Levelling up is a worthy aim. But stealing arts cash from London is cultural vandalism
Melvyn Bragg
Sure, sure, those regional proles should have more but don’t remove anything from urban grandees like me!
Bragg having forgotten the first assumption of economics, that we live in a world of scarce resources.
Isn’t his success largely based on him being a professional Cumbrian? Lake Poets, house in Wigton, supports Carlisle footie,maintains his adenoidal accent, etc.
Stop all the support for the regions now he’s too old to enjoy travelling up there. “The provincial prole can kiss my hole, my Hampstead bath’s not full of coal”.
Which university do you think Bragg attended?
Sorry, points will not be awarded
Those wankers live on stolen money.
Stealing? Call the police.
Oh, he means they’re sending the state’s ‘protection fees’ to different clients. Politicians and the mob are fickle; he should have chosen a more honest source of funds; I’ve heard great things about a system where people pay voluntarily.
“There are several examples, but I am writing here about one specific case – the English National Opera.

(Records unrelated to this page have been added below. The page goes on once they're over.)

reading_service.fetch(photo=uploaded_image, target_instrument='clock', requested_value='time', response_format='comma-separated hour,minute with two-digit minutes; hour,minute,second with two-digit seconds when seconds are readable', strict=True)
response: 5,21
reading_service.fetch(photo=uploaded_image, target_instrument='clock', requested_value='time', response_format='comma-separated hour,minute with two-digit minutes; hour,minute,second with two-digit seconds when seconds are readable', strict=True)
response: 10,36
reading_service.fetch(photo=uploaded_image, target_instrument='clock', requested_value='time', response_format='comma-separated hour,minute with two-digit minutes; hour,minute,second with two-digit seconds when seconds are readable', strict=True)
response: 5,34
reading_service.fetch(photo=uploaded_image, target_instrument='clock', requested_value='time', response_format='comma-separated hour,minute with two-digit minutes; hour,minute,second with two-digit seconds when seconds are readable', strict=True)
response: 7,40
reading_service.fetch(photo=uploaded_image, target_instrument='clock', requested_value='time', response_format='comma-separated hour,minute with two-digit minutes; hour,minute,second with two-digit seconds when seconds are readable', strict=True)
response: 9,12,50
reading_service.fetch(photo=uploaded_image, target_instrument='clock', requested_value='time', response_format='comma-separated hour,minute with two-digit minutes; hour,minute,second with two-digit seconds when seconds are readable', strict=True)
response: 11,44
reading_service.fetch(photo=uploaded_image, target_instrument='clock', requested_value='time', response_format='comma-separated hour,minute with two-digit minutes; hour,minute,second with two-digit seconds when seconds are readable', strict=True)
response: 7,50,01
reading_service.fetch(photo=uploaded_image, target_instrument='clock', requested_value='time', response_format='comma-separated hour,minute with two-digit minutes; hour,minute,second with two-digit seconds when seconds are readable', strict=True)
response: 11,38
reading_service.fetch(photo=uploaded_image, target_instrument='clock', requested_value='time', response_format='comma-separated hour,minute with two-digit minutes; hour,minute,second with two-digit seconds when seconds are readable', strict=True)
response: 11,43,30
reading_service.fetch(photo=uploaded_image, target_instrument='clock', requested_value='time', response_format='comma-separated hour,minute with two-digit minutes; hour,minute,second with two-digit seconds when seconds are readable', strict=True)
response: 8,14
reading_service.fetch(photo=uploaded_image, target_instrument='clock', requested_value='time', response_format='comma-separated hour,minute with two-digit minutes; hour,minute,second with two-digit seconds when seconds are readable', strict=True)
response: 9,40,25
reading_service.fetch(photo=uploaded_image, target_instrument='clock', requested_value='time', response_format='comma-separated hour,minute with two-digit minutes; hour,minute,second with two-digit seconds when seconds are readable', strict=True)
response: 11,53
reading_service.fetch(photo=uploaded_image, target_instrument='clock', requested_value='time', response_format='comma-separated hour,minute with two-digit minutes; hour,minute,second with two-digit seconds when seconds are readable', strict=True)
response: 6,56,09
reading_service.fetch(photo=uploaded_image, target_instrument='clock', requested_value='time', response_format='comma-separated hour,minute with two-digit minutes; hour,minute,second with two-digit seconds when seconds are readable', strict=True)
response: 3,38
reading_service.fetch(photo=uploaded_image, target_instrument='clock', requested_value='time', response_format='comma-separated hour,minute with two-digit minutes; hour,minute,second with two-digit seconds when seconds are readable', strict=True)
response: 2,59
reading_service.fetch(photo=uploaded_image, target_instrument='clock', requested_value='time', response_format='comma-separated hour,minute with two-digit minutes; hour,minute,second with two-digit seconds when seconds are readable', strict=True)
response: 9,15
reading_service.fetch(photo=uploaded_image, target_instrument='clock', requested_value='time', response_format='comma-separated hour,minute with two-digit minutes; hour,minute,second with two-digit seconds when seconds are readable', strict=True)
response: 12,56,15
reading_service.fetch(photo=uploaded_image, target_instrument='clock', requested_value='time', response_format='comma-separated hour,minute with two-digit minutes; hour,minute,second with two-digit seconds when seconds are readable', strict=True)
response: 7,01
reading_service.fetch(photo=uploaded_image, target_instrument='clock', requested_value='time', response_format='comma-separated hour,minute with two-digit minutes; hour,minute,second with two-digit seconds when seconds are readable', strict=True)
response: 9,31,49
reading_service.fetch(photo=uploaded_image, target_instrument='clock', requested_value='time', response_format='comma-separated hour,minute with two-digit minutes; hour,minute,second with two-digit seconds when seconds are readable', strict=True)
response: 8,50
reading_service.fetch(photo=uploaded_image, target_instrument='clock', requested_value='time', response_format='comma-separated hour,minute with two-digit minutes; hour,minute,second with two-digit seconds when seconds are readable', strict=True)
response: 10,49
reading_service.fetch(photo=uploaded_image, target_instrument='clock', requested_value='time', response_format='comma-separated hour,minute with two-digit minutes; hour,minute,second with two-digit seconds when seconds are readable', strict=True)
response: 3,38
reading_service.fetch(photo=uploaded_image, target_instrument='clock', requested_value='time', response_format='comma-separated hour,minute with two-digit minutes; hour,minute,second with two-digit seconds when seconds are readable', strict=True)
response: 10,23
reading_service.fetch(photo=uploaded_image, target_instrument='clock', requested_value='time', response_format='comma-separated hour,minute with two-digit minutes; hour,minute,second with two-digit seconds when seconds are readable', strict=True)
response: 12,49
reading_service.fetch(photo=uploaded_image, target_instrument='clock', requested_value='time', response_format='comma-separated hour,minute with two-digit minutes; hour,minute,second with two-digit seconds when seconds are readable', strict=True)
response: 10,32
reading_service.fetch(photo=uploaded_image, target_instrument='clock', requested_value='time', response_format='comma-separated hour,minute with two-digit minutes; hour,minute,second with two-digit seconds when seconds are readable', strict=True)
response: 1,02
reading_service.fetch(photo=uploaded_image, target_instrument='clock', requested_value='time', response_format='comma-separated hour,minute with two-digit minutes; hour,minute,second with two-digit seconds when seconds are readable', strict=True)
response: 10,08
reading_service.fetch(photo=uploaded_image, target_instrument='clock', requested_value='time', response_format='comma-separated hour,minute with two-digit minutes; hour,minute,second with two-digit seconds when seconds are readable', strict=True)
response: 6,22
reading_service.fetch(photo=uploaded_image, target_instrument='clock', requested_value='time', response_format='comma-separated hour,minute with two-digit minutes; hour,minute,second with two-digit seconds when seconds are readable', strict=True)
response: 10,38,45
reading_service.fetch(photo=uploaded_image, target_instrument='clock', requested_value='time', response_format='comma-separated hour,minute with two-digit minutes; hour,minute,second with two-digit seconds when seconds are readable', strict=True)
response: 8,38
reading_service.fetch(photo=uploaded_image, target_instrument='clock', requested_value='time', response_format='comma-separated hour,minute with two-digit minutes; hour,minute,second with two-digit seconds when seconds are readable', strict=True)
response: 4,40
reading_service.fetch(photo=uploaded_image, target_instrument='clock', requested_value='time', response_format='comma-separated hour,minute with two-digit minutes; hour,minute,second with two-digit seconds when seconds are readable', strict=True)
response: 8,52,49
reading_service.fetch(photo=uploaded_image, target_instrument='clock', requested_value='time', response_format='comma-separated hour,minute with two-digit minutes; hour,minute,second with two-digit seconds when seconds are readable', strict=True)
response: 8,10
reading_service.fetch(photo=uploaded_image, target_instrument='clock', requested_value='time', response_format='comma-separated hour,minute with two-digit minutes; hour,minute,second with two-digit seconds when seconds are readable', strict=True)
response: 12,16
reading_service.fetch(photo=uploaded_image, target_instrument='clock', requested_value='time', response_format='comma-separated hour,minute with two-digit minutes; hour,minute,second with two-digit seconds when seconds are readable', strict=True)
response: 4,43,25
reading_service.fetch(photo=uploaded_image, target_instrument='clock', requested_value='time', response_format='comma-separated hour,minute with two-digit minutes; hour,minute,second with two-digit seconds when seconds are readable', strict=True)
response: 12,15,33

The London Coliseum is a magnificent building, which is very difficult to run successfully, but by any standards a keystone in London’s fair claim to be one of the two foremost cultural cities on the planet.”
In truth opera is a preserved art form. There are still operas written today, but they are overwhelmingly wanky. Something about racism or sexism or Palestine. Bad Orange Man: The Opera is probably being written now. No-one goes. To get something that was culturally significant at any level, anywhere, you have to go back to Janacek in 1924 or Puccini who died around the same time.
And the ENO just don’t get much of a crowd. People who like opera generally don’t like the words being mangled into English.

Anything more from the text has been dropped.